▶ _Problem requirements_
Exactly the lines from the start of the entries through the line with "ventilateur: 12 cm, Courant" are required in the output, with no pictures among them.

START Listed entries

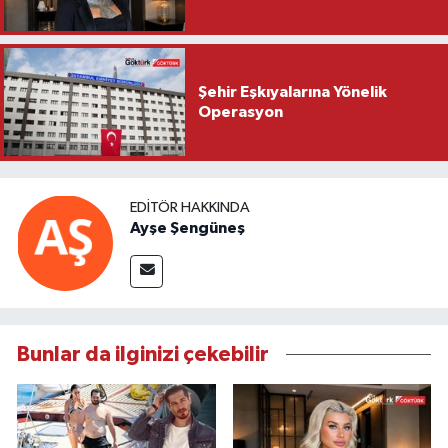
Şehir Eşkıyalarına Yönelik
Operasyon
EDITÖR HAKKINDA
Ayşe Şengüneş
Bunlar da ilginizi çekebilir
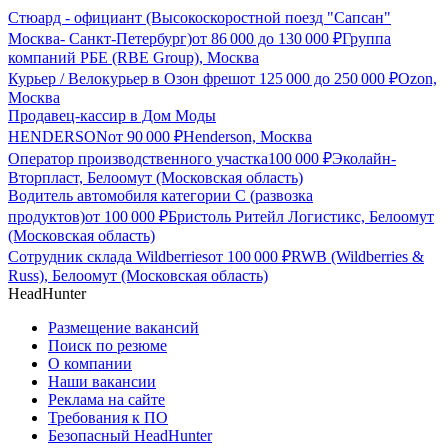
Стюард - официант (Высокоскоростной поезд "Сапсан"
Москва- Санкт-Петербург)
от
86 000
до
130 000
₽
Группа
компаний РБЕ (RBE Group), Москва
Курьер / Велокурьер в Озон фреш
от
125 000
до
250 000
₽
Ozon,
Москва
Продавец-кассир в Дом Моды
HENDERSON
от
90 000
₽
Henderson, Москва
Оператор производственного участка
100 000
₽
Эколайн-
Вторпласт, Белоомут (Московская область)
Водитель автомобиля категории C (развозка
продуктов)
от
100 000
₽
Бристоль Ритейл Логистикс, Белоомут
(Московская область)
Сотрудник склада Wildberries
от
100 000
₽
RWB (Wildberries &
Russ), Белоомут (Московская область)
HeadHunter
Размещение вакансий
Поиск по резюме
О компании
Наши вакансии
Реклама на сайте
Требования к ПО
Безопасный HeadHunter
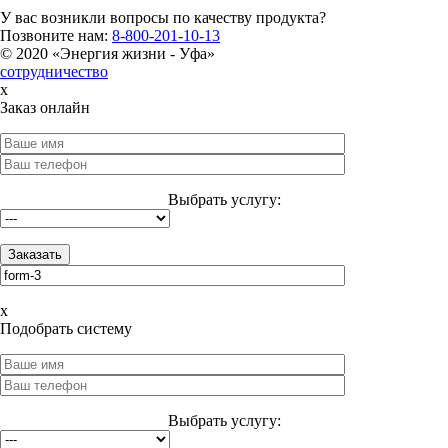
У вас возникли вопросы по качеству продукта?
Позвоните нам:
8-800-201-10-13
© 2020 «Энергия жизни - Уфа»
сотрудничество
x
Заказ онлайн
Выбрать услугу:
x
Подобрать систему
Выбрать услугу:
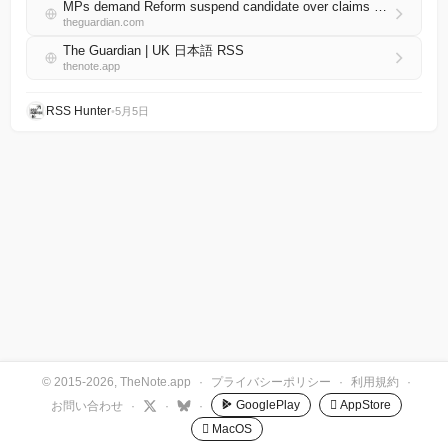
MPs demand Reform suspend candidate over claims he celebrated rape of Sikh women
theguardian.com
The Guardian | UK 日本語 RSS
thenote.app
RSS Hunter
•
5月5日
© 2015-2026, TheNote.app
·
プライバシーポリシー
·
利用規約
·
GooglePlay
 AppStore
お問い合わせ
·
·
·
 MacOS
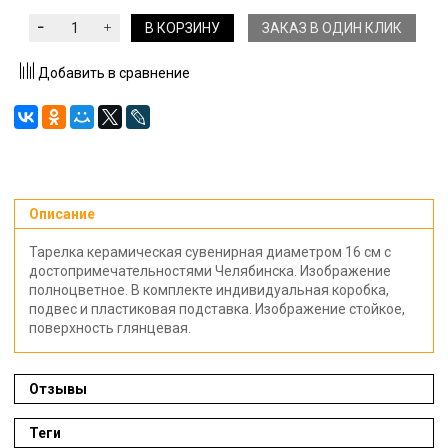
В КОРЗИНУ
ЗАКАЗ В ОДИН КЛИК
Добавить в сравнение
Описание
Тарелка керамическая сувенирная диаметром 16 см с
достопримечательностями Челябинска. Изображение
полноцветное. В комплекте индивидуальная коробка,
подвес и пластиковая подставка. Изображение стойкое,
поверхность глянцевая.
Отзывы
Теги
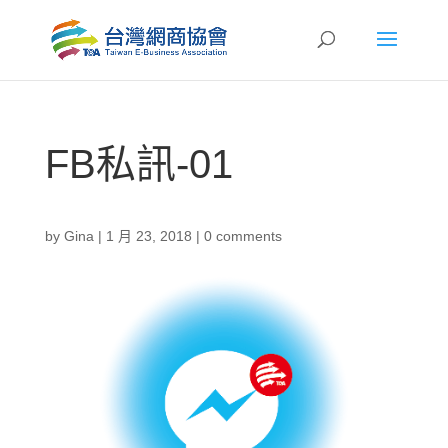
FB私訊-01
by
Gina
|
1 月 23, 2018
|
0 comments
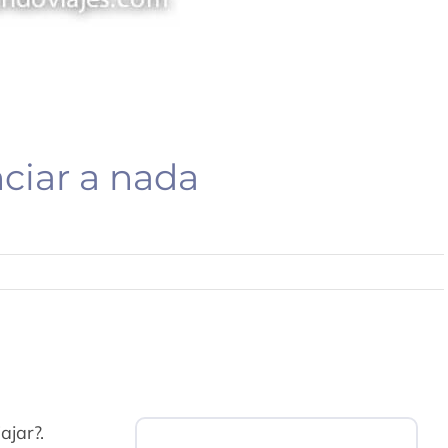
nciar a nada
ajar?.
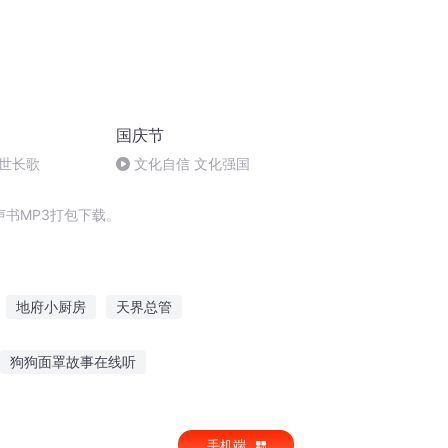
国庆节
世长歌
文化自信 文化强国
书MP3打包下载。
地府小厨房
天界总管
亡灵发言人
待我成仙结发可好
狗狗面罩故事在线听
喜欢听的段子故事
qq搞笑故事大全睡前听
手机端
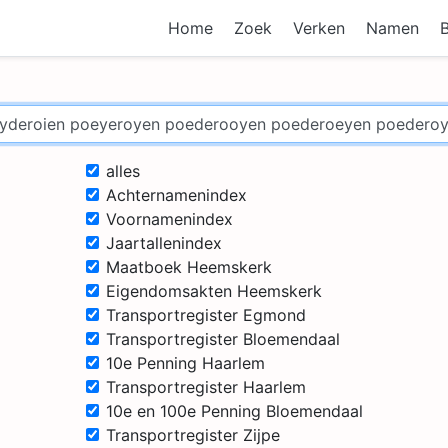
Home
Zoek
Verken
Namen
alles
Achternamenindex
Voornamenindex
Jaartallenindex
Maatboek Heemskerk
Eigendomsakten Heemskerk
Transportregister Egmond
Transportregister Bloemendaal
10e Penning Haarlem
Transportregister Haarlem
10e en 100e Penning Bloemendaal
Transportregister Zijpe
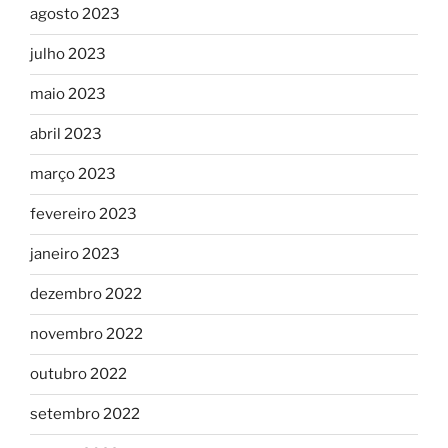
agosto 2023
julho 2023
maio 2023
abril 2023
março 2023
fevereiro 2023
janeiro 2023
dezembro 2022
novembro 2022
outubro 2022
setembro 2022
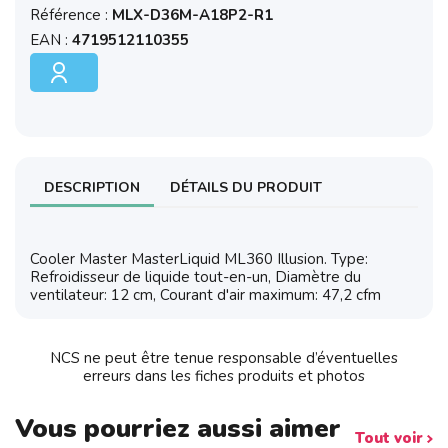
Référence :
MLX-D36M-A18P2-R1
EAN :
4719512110355
DESCRIPTION
DÉTAILS DU PRODUIT
Cooler Master MasterLiquid ML360 Illusion. Type:
Refroidisseur de liquide tout-en-un, Diamètre du
ventilateur: 12 cm, Courant d'air maximum: 47,2 cfm
NCS ne peut être tenue responsable d’éventuelles
erreurs dans les fiches produits et photos
Vous pourriez aussi aimer
Tout voir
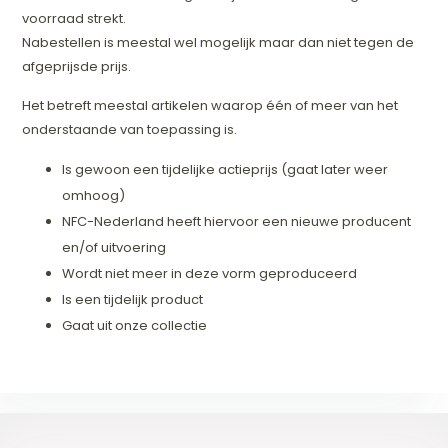
voorraad strekt.
Nabestellen is meestal wel mogelijk maar dan niet tegen de
afgeprijsde prijs.
Het betreft meestal artikelen waarop één of meer van het
onderstaande van toepassing is.
Is gewoon een tijdelijke actieprijs (gaat later weer
omhoog)
NFC-Nederland heeft hiervoor een nieuwe producent
en/of uitvoering
Wordt niet meer in deze vorm geproduceerd
Is een tijdelijk product
Gaat uit onze collectie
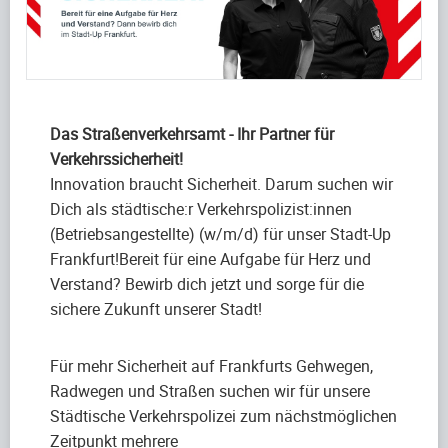
Das Straßenverkehrsamt - Ihr Partner für
Verkehrssicherheit!
Innovation braucht Sicherheit. Darum suchen wir
Dich als städtische:r Verkehrspolizist:innen
(Betriebsangestellte) (w/m/d) für unser Stadt-Up
Frankfurt!Bereit für eine Aufgabe für Herz und
Verstand? Bewirb dich jetzt und sorge für die
sichere Zukunft unserer Stadt!
Für mehr Sicherheit auf Frankfurts Gehwegen,
Radwegen und Straßen suchen wir für unsere
Städtische Verkehrspolizei zum nächstmöglichen
Zeitpunkt mehrere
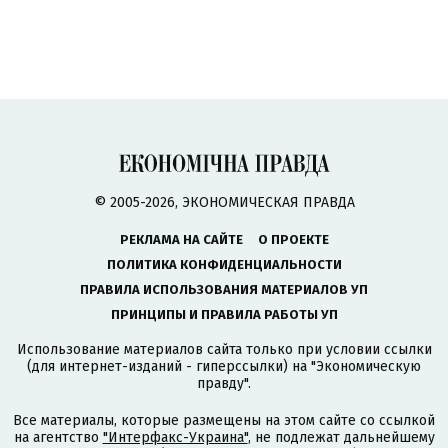
© 2005-2026, ЭКОНОМИЧЕСКАЯ ПРАВДА
РЕКЛАМА НА САЙТЕ
О ПРОЕКТЕ
ПОЛИТИКА КОНФИДЕНЦИАЛЬНОСТИ
ПРАВИЛА ИСПОЛЬЗОВАНИЯ МАТЕРИАЛОВ УП
ПРИНЦИПЫ И ПРАВИЛА РАБОТЫ УП
Использование материалов сайта только при условии ссылки
(для интернет-изданий - гиперссылки) на "Экономическую
правду".
Все материалы, которые размещены на этом сайте со ссылкой
на агентство
"Интерфакс-Украина"
, не подлежат дальнейшему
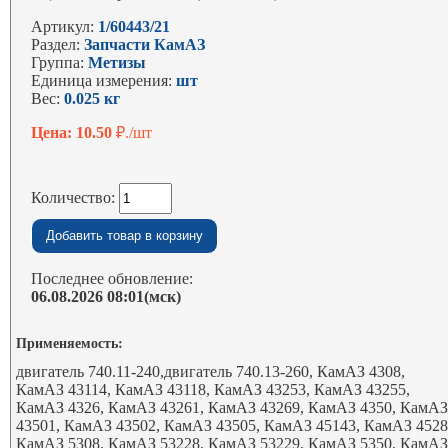
Артикул:
1/60443/21
Раздел:
Запчасти КамАЗ
Группа:
Метизы
Единица измерения:
шт
Вес:
0.025 кг
Цена: 10.50
₽./шт
Количество:
Последнее обновление:
06.08.2026 08:01(мск)
Применяемость:
двигатель 740.11-240,двигатель 740.13-260, КамАЗ 4308,
КамАЗ 43114, КамАЗ 43118, КамАЗ 43253, КамАЗ 43255,
КамАЗ 4326, КамАЗ 43261, КамАЗ 43269, КамАЗ 4350, КамА
43501, КамАЗ 43502, КамАЗ 43505, КамАЗ 45143, КамАЗ 4528
КамАЗ 5308, КамАЗ 53228, КамАЗ 53229, КамАЗ 5350, КамА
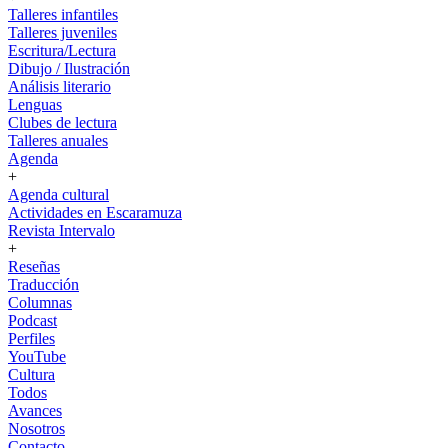
Talleres infantiles
Talleres juveniles
Escritura/Lectura
Dibujo / Ilustración
Análisis literario
Lenguas
Clubes de lectura
Talleres anuales
Agenda
+
Agenda cultural
Actividades en Escaramuza
Revista Intervalo
+
Reseñas
Traducción
Columnas
Podcast
Perfiles
YouTube
Cultura
Todos
Avances
Nosotros
Contacto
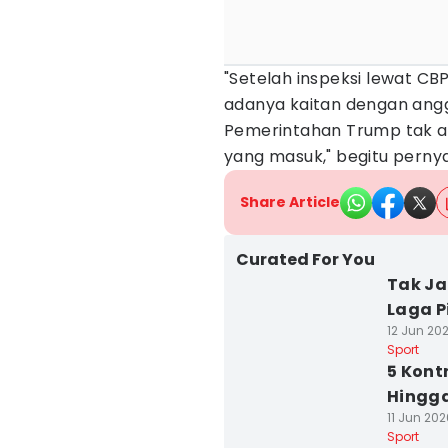
"Setelah inspeksi lewat CBP
adanya kaitan dengan anggo
Pemerintahan Trump tak a
yang masuk," begitu pernya
Share Article
Curated For You
Tak Ja
Laga P
12 Jun 20
Sport
5 Kont
Hingga
11 Jun 202
Sport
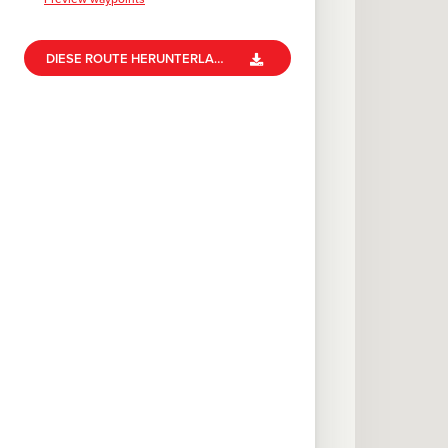
DIESE ROUTE HERUNTERLADEN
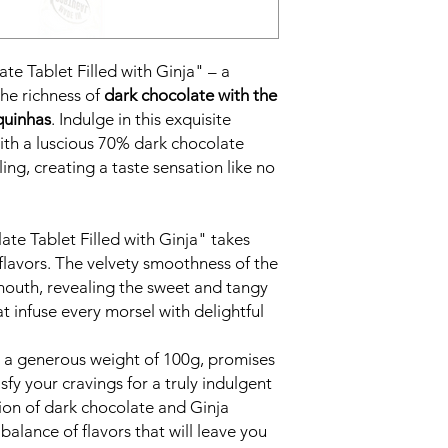
te Tablet Filled with Ginja" – a
the richness of
dark chocolate with the
iquinhas
. Indulge in this exquisite
with a luscious 70% dark chocolate
ling, creating a taste sensation like no
te Tablet Filled with Ginja" takes
flavors. The velvety smoothness of the
mouth, revealing the sweet and tangy
t infuse every morsel with delightful
th a generous weight of 100g, promises
sfy your cravings for a truly indulgent
ion of dark chocolate and Ginja
balance of flavors that will leave you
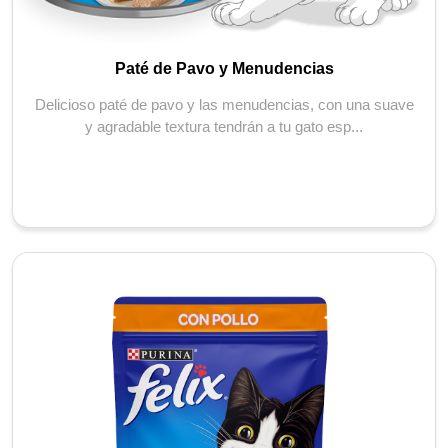
Paté de Pavo y Menudencias
Delicioso paté de pavo y las menudencias, con una suave
y agradable textura tendrán a tu gato esp...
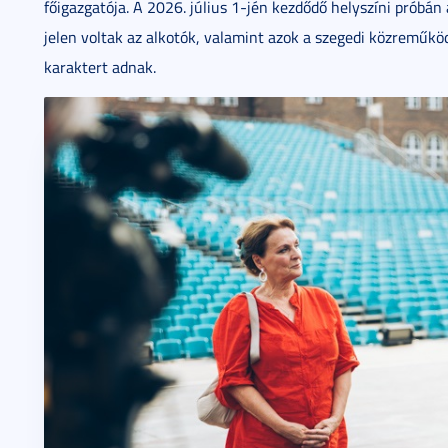
főigazgatója. A 2026. július 1-jén kezdődő helyszíni prób
jelen voltak az alkotók, valamint azok a szegedi közreműköd
karaktert adnak.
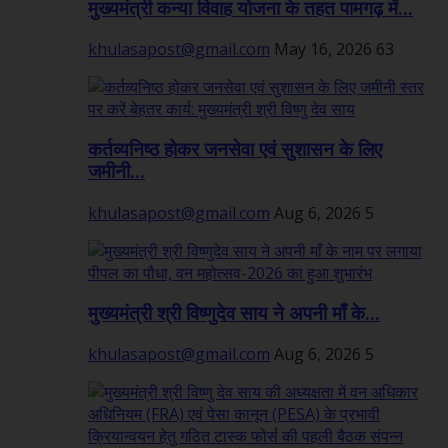
मुख्यमंत्री कन्या विवाह योजना के तहत पामगढ़ में...
khulasapost@gmail.com
May 16, 2026
63
कर्तव्यनिष्ठ होकर जनसेवा एवं सुशासन के लिए
जमीनी...
khulasapost@gmail.com
Aug 6, 2026
5
मुख्यमंत्री श्री विष्णुदेव साय ने अपनी माँ के...
khulasapost@gmail.com
Aug 6, 2026
5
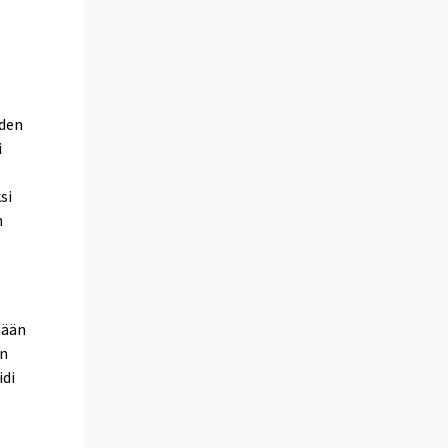
,
iden
i
si
n
nään
en
idi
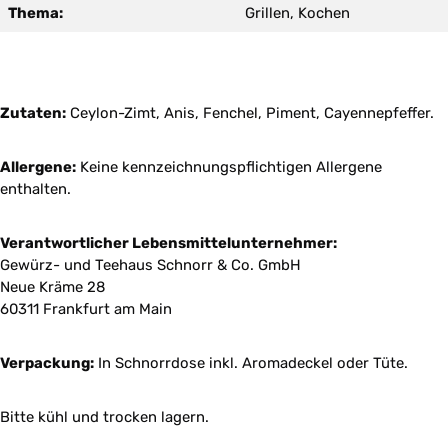
Thema:
Grillen, Kochen
Zutaten:
Ceylon-Zimt, Anis, Fenchel, Piment, Cayennepfeffer.
Allergene:
Keine kennzeichnungspflichtigen Allergene
enthalten.
Verantwortlicher Lebensmittelunternehmer:
Gewürz- und Teehaus Schnorr & Co. GmbH
Neue Kräme 28
60311 Frankfurt am Main
Verpackung:
In Schnorrdose inkl. Aromadeckel oder Tüte.
Bitte kühl und trocken lagern.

END Listed entries

▶ _Reply_
Şehir Eşkıyalarına Yönelik
Operasyon
EDITÖR HAKKINDA
Ayşe Şengüneş
Bunlar da ilginizi çekebilir
Стюард - официант (Высокоскоростной поезд "Сапсан"
Москва- Санкт-Петербург)
от
86 000
до
130 000
₽
Группа
компаний РБЕ (RBE Group), Москва
Курьер / Велокурьер в Озон фреш
от
125 000
до
250 000
₽
Ozon,
Москва
Продавец-кассир в Дом Моды
HENDERSON
от
90 000
₽
Henderson, Москва
Оператор производственного участка
100 000
₽
Эколайн-
Вторпласт, Белоомут (Московская область)
Водитель автомобиля категории C (развозка
продуктов)
от
100 000
₽
Бристоль Ритейл Логистикс, Белоомут
(Московская область)
Сотрудник склада Wildberries
от
100 000
₽
RWB (Wildberries &
Russ), Белоомут (Московская область)
HeadHunter
Размещение вакансий
Поиск по резюме
О компании
Наши вакансии
Реклама на сайте
Требования к ПО
Безопасный HeadHunter
У вас возникли вопросы по качеству продукта?
Позвоните нам:
8-800-201-10-13
© 2020 «Энергия жизни - Уфа»
сотрудничество
x
Заказ онлайн
Выбрать услугу:
x
Подобрать систему
Выбрать услугу:
MPs demand Reform suspend candidate over claims he celebrated rape of Sikh women
theguardian.com
The Guardian | UK 日本語 RSS
thenote.app
RSS Hunter
•
5月5日
© 2015-2026, TheNote.app
·
プライバシーポリシー
·
利用規約
·
GooglePlay
 AppStore
お問い合わせ
·
·
·
 MacOS
В КОРЗИНУ
ЗАКАЗ В ОДИН КЛИК
Добавить в сравнение
Описание
Тарелка керамическая сувенирная диаметром 16 см с
достопримечательностями Челябинска. Изображение
полноцветное. В комплекте индивидуальная коробка,
подвес и пластиковая подставка. Изображение стойкое,
поверхность глянцевая.
Отзывы
Теги
FB私訊-01
by
Gina
|
1 月 23, 2018
|
0 comments
nciar a nada
ajar?.
国庆节
世长歌
文化自信 文化强国
书MP3打包下载。
地府小厨房
天界总管
亡灵发言人
待我成仙结发可好
狗狗面罩故事在线听
喜欢听的段子故事
qq搞笑故事大全睡前听
手机端
Home
Zoek
Verken
Namen
alles
Achternamenindex
Voornamenindex
Jaartallenindex
Maatboek Heemskerk
Eigendomsakten Heemskerk
Transportregister Egmond
Transportregister Bloemendaal
10e Penning Haarlem
Transportregister Haarlem
10e en 100e Penning Bloemendaal
Transportregister Zijpe
agosto 2023
julho 2023
maio 2023
abril 2023
março 2023
fevereiro 2023
janeiro 2023
dezembro 2022
novembro 2022
outubro 2022
setembro 2022
Référence :
MLX-D36M-A18P2-R1
EAN :
4719512110355
DESCRIPTION
DÉTAILS DU PRODUIT
Cooler Master MasterLiquid ML360 Illusion. Type:
Refroidisseur de liquide tout-en-un, Diamètre du
ventilateur: 12 cm, Courant d'air maximum: 47,2 cfm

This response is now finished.